Job:
Reproduce the entries word for word, starting at the line that contains "PROYAD, yat" and ending at the line that contains "1000melocheychernogorsk@mail.ru". Include both of those lines.

Record extracts:
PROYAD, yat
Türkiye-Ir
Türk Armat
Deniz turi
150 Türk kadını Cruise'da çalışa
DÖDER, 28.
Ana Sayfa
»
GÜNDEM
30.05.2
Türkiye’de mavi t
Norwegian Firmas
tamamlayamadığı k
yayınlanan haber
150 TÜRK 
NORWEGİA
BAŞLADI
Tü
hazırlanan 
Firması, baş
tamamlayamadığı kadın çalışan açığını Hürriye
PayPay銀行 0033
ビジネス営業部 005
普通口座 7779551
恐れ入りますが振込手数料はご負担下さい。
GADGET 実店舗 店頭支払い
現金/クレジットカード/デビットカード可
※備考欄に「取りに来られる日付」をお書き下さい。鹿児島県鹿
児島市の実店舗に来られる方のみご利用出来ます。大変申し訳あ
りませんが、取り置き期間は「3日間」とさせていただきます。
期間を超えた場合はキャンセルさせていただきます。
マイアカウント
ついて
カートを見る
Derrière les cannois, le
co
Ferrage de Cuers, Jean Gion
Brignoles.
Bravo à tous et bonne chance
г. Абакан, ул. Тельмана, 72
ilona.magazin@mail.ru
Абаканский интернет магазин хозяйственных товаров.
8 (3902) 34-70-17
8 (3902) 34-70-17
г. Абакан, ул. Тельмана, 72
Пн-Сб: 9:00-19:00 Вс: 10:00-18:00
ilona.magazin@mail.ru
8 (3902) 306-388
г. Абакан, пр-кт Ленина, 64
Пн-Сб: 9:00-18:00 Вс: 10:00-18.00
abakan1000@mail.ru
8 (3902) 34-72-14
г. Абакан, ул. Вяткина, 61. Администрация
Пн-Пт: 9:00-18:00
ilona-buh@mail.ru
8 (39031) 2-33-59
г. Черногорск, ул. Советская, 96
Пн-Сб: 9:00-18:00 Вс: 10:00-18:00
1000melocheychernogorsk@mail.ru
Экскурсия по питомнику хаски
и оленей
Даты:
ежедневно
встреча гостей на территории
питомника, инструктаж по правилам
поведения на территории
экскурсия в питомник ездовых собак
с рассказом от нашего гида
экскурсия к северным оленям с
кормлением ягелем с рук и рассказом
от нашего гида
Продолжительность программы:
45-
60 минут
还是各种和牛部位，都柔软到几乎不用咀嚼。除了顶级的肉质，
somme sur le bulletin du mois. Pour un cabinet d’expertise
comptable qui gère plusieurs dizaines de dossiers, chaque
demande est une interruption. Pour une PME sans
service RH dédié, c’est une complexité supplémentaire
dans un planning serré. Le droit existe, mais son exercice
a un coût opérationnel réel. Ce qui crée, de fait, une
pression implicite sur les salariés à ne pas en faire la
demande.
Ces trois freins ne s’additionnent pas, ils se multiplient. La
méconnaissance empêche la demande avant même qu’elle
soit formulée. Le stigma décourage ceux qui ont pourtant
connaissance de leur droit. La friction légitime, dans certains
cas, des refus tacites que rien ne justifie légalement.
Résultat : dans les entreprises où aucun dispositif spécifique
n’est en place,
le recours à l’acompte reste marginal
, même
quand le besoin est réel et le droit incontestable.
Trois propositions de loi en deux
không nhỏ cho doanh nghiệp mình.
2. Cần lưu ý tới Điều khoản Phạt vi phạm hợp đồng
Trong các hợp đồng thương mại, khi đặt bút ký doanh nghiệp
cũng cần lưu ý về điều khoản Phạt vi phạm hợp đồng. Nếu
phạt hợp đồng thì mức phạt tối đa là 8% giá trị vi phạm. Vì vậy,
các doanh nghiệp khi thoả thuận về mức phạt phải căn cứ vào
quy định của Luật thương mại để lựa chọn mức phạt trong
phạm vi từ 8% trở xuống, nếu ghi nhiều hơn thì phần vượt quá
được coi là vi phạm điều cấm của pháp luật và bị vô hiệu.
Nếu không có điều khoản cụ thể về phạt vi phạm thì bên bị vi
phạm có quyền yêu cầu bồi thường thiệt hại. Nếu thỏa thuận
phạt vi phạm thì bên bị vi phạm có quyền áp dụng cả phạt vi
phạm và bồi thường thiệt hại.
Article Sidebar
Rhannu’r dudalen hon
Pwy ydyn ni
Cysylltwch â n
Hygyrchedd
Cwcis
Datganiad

---

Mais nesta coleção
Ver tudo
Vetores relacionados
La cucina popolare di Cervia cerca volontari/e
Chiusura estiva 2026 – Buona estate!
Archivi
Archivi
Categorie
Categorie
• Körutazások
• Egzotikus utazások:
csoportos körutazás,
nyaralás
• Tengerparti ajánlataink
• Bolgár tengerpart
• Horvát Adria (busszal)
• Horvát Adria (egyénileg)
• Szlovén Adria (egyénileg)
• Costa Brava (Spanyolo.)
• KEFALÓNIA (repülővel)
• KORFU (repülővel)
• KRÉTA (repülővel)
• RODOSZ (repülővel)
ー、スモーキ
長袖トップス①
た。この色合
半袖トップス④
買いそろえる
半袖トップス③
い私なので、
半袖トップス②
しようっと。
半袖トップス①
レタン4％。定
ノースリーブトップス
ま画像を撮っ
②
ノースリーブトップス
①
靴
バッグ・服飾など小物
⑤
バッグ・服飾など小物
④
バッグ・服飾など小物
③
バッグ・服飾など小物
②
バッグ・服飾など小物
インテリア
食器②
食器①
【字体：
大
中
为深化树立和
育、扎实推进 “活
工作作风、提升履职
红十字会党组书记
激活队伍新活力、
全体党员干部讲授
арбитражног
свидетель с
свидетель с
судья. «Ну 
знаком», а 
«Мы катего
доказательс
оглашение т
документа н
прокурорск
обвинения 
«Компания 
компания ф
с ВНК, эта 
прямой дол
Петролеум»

Task response:
PROYAD, yat
Türkiye-Ir
Türk Armat
Deniz turi
150 Türk kadını Cruise'da çalışa
DÖDER, 28.
Ana Sayfa
»
GÜNDEM
30.05.2
Türkiye’de mavi t
Norwegian Firmas
tamamlayamadığı k
yayınlanan haber
150 TÜRK 
NORWEGİA
BAŞLADI
Tü
hazırlanan 
Firması, baş
tamamlayamadığı kadın çalışan açığını Hürriye
PayPay銀行 0033
ビジネス営業部 005
普通口座 7779551
恐れ入りますが振込手数料はご負担下さい。
GADGET 実店舗 店頭支払い
現金/クレジットカード/デビットカード可
※備考欄に「取りに来られる日付」をお書き下さい。鹿児島県鹿
児島市の実店舗に来られる方のみご利用出来ます。大変申し訳あ
りませんが、取り置き期間は「3日間」とさせていただきます。
期間を超えた場合はキャンセルさせていただきます。
マイアカウント
ついて
カートを見る
Derrière les cannois, le
co
Ferrage de Cuers, Jean Gion
Brignoles.
Bravo à tous et bonne chance
г. Абакан, ул. Тельмана, 72
ilona.magazin@mail.ru
Абаканский интернет магазин хозяйственных товаров.
8 (3902) 34-70-17
8 (3902) 34-70-17
г. Абакан, ул. Тельмана, 72
Пн-Сб: 9:00-19:00 Вс: 10:00-18:00
ilona.magazin@mail.ru
8 (3902) 306-388
г. Абакан, пр-кт Ленина, 64
Пн-Сб: 9:00-18:00 Вс: 10:00-18.00
abakan1000@mail.ru
8 (3902) 34-72-14
г. Абакан, ул. Вяткина, 61. Администрация
Пн-Пт: 9:00-18:00
ilona-buh@mail.ru
8 (39031) 2-33-59
г. Черногорск, ул. Советская, 96
Пн-Сб: 9:00-18:00 Вс: 10:00-18:00
1000melocheychernogorsk@mail.ru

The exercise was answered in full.